(Measuring device reading data)
━━━
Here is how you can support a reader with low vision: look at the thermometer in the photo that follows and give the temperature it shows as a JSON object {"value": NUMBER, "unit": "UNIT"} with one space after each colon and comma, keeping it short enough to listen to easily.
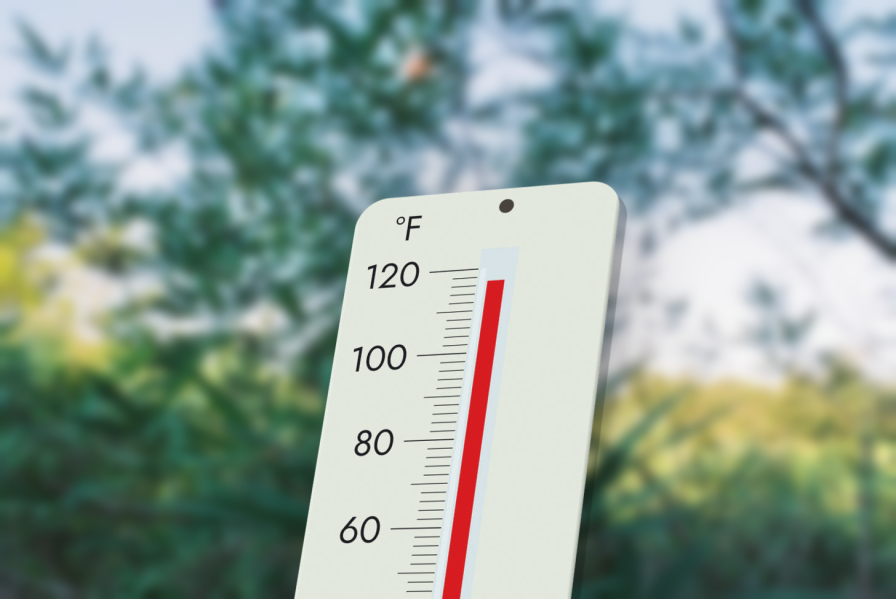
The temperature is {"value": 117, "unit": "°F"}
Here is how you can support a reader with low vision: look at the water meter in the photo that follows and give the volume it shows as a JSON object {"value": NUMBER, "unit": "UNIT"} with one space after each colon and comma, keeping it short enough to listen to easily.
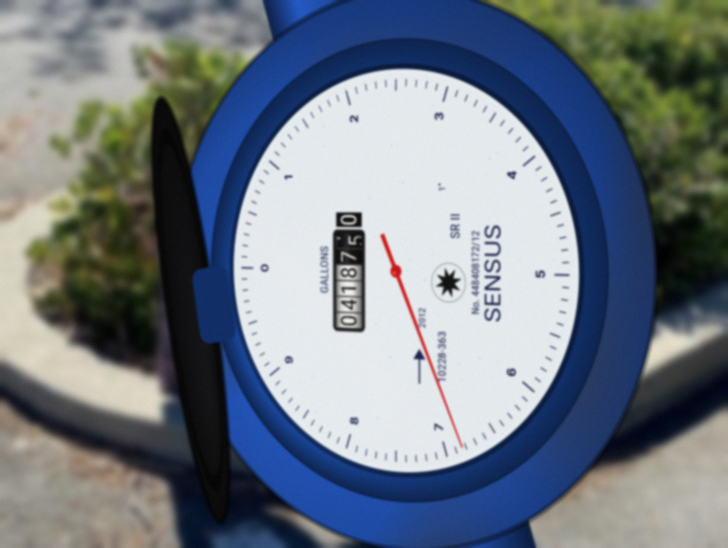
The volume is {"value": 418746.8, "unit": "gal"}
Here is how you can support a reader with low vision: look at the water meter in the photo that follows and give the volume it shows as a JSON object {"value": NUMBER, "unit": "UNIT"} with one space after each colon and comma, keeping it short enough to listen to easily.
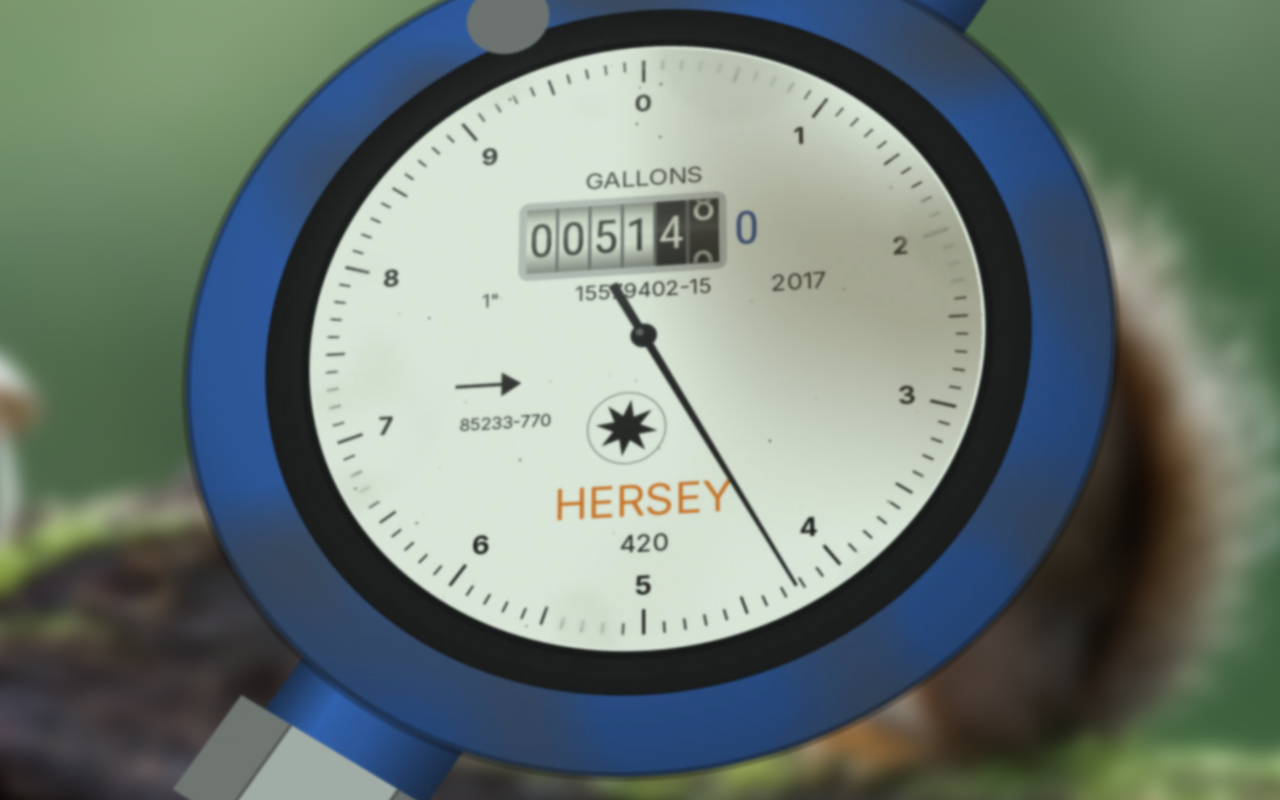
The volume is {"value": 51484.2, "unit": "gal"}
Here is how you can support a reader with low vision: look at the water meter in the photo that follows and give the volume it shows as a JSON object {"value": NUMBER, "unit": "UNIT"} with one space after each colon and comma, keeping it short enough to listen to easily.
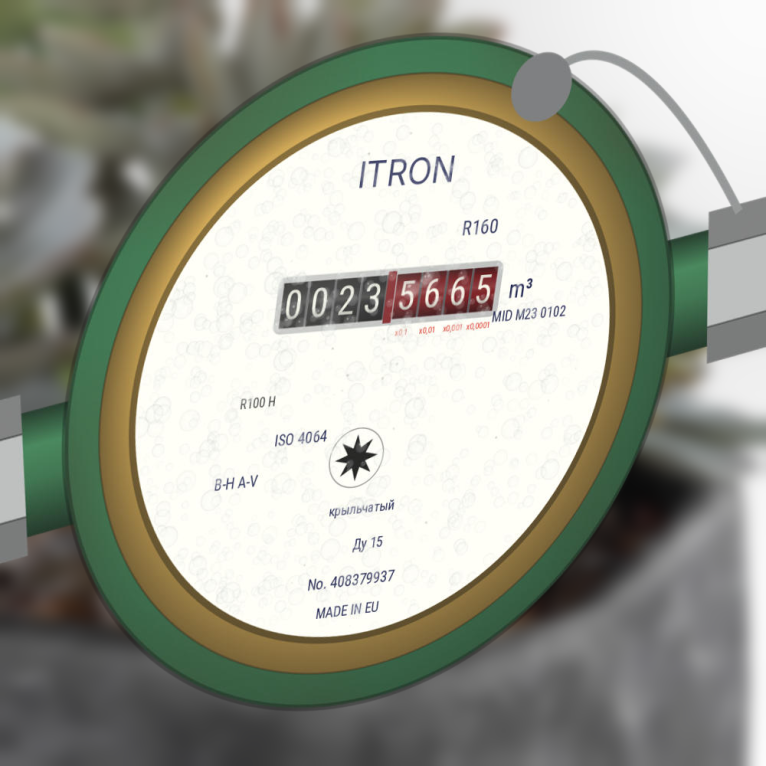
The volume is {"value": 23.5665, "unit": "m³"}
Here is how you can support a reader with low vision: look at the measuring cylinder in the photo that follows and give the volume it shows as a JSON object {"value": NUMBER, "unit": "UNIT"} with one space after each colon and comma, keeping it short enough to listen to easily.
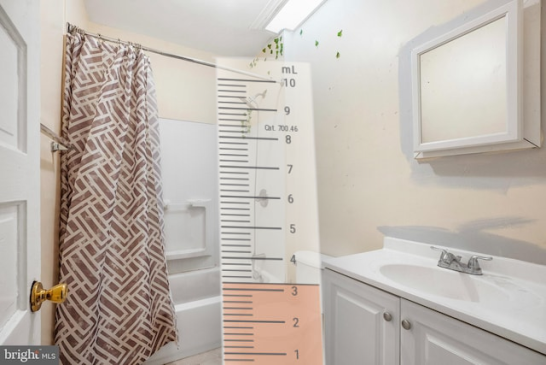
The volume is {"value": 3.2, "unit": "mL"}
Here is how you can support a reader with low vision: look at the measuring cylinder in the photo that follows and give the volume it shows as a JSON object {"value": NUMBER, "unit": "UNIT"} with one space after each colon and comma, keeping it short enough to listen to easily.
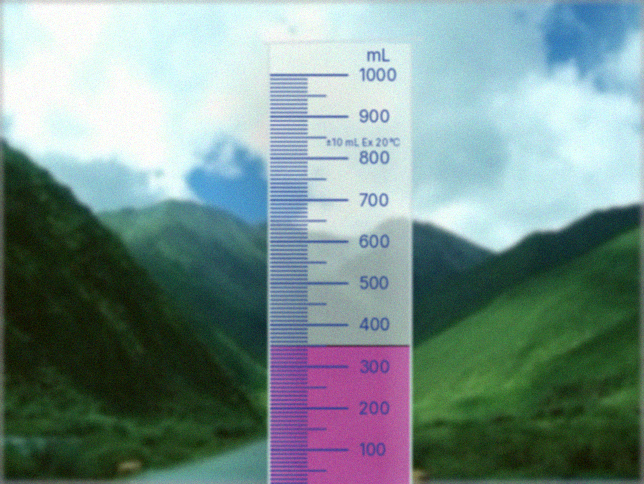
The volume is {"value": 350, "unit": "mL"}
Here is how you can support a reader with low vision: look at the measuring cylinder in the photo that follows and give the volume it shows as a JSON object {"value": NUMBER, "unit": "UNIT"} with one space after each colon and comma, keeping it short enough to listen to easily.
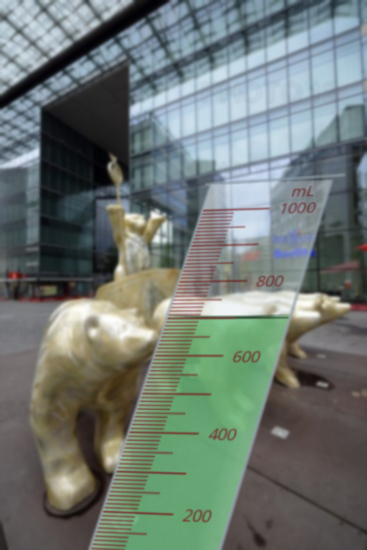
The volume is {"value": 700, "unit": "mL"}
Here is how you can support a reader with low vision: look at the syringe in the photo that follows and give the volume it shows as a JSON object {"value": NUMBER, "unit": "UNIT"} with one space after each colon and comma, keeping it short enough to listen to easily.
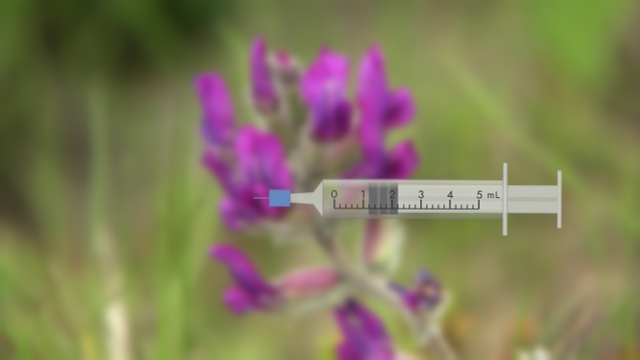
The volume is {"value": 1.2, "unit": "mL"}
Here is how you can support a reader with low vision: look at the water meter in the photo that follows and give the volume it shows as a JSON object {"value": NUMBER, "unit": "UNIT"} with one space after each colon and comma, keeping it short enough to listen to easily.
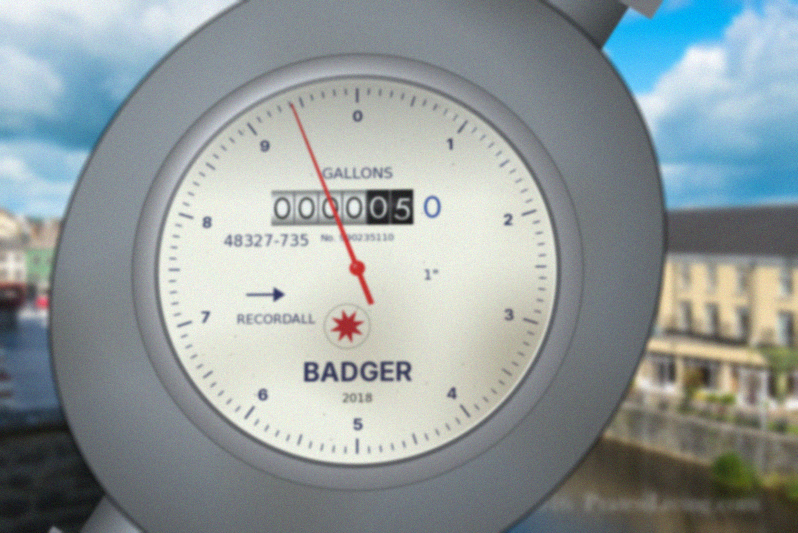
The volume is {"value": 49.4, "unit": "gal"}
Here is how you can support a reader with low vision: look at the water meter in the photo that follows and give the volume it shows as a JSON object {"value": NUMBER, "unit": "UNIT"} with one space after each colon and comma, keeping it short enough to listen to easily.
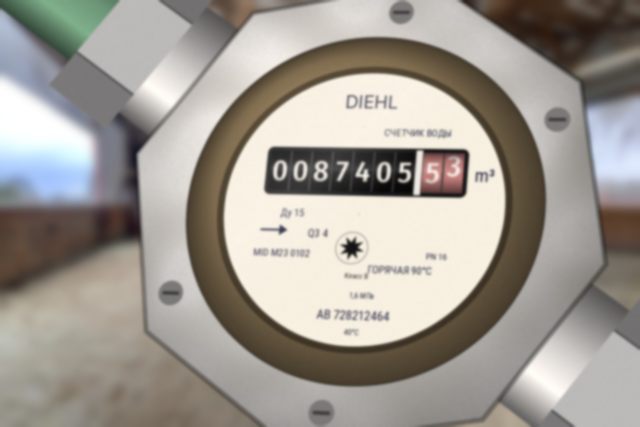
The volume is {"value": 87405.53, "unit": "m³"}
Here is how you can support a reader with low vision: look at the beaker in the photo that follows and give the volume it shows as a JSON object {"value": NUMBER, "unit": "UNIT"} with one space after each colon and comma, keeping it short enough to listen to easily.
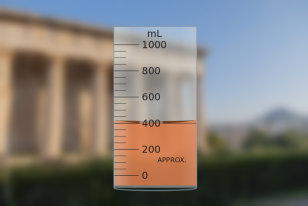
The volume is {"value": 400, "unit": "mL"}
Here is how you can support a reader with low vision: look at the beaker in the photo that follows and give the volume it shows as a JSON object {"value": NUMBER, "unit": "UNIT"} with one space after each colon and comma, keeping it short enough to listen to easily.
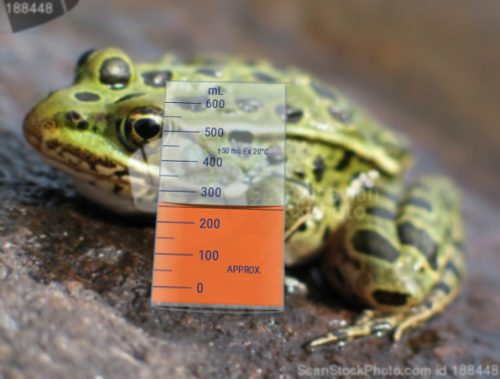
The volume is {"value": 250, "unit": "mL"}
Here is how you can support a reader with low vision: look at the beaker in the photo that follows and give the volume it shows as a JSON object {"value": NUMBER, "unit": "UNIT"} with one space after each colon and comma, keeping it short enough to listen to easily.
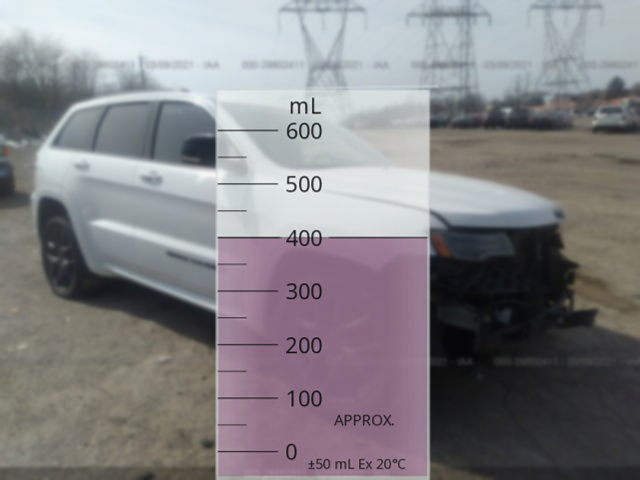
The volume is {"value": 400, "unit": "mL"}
━━━
**WHAT NEEDS TO BE DONE:** Rename "low vision" to "reduced vision" everywhere in the data above, with everything else kept the same. Omit the pictures from your answer.

**WRITTEN ANSWER:**
Here is how you can support a reader with reduced vision: look at the thermometer in the photo that follows and give the temperature it shows as a JSON object {"value": NUMBER, "unit": "UNIT"} with one space after each colon and comma, keeping it short enough to listen to easily.
The temperature is {"value": 117, "unit": "°F"}
Here is how you can support a reader with reduced vision: look at the water meter in the photo that follows and give the volume it shows as a JSON object {"value": NUMBER, "unit": "UNIT"} with one space after each colon and comma, keeping it short enough to listen to easily.
The volume is {"value": 418746.8, "unit": "gal"}
Here is how you can support a reader with reduced vision: look at the water meter in the photo that follows and give the volume it shows as a JSON object {"value": NUMBER, "unit": "UNIT"} with one space after each colon and comma, keeping it short enough to listen to easily.
The volume is {"value": 51484.2, "unit": "gal"}
Here is how you can support a reader with reduced vision: look at the water meter in the photo that follows and give the volume it shows as a JSON object {"value": NUMBER, "unit": "UNIT"} with one space after each colon and comma, keeping it short enough to listen to easily.
The volume is {"value": 23.5665, "unit": "m³"}
Here is how you can support a reader with reduced vision: look at the measuring cylinder in the photo that follows and give the volume it shows as a JSON object {"value": NUMBER, "unit": "UNIT"} with one space after each colon and comma, keeping it short enough to listen to easily.
The volume is {"value": 3.2, "unit": "mL"}
Here is how you can support a reader with reduced vision: look at the measuring cylinder in the photo that follows and give the volume it shows as a JSON object {"value": NUMBER, "unit": "UNIT"} with one space after each colon and comma, keeping it short enough to listen to easily.
The volume is {"value": 350, "unit": "mL"}
Here is how you can support a reader with reduced vision: look at the measuring cylinder in the photo that follows and give the volume it shows as a JSON object {"value": NUMBER, "unit": "UNIT"} with one space after each colon and comma, keeping it short enough to listen to easily.
The volume is {"value": 700, "unit": "mL"}
Here is how you can support a reader with reduced vision: look at the syringe in the photo that follows and give the volume it shows as a JSON object {"value": NUMBER, "unit": "UNIT"} with one space after each colon and comma, keeping it short enough to listen to easily.
The volume is {"value": 1.2, "unit": "mL"}
Here is how you can support a reader with reduced vision: look at the water meter in the photo that follows and give the volume it shows as a JSON object {"value": NUMBER, "unit": "UNIT"} with one space after each colon and comma, keeping it short enough to listen to easily.
The volume is {"value": 49.4, "unit": "gal"}
Here is how you can support a reader with reduced vision: look at the water meter in the photo that follows and give the volume it shows as a JSON object {"value": NUMBER, "unit": "UNIT"} with one space after each colon and comma, keeping it short enough to listen to easily.
The volume is {"value": 87405.53, "unit": "m³"}
Here is how you can support a reader with reduced vision: look at the beaker in the photo that follows and give the volume it shows as a JSON object {"value": NUMBER, "unit": "UNIT"} with one space after each colon and comma, keeping it short enough to listen to easily.
The volume is {"value": 400, "unit": "mL"}
Here is how you can support a reader with reduced vision: look at the beaker in the photo that follows and give the volume it shows as a JSON object {"value": NUMBER, "unit": "UNIT"} with one space after each colon and comma, keeping it short enough to listen to easily.
The volume is {"value": 250, "unit": "mL"}
Here is how you can support a reader with reduced vision: look at the beaker in the photo that follows and give the volume it shows as a JSON object {"value": NUMBER, "unit": "UNIT"} with one space after each colon and comma, keeping it short enough to listen to easily.
The volume is {"value": 400, "unit": "mL"}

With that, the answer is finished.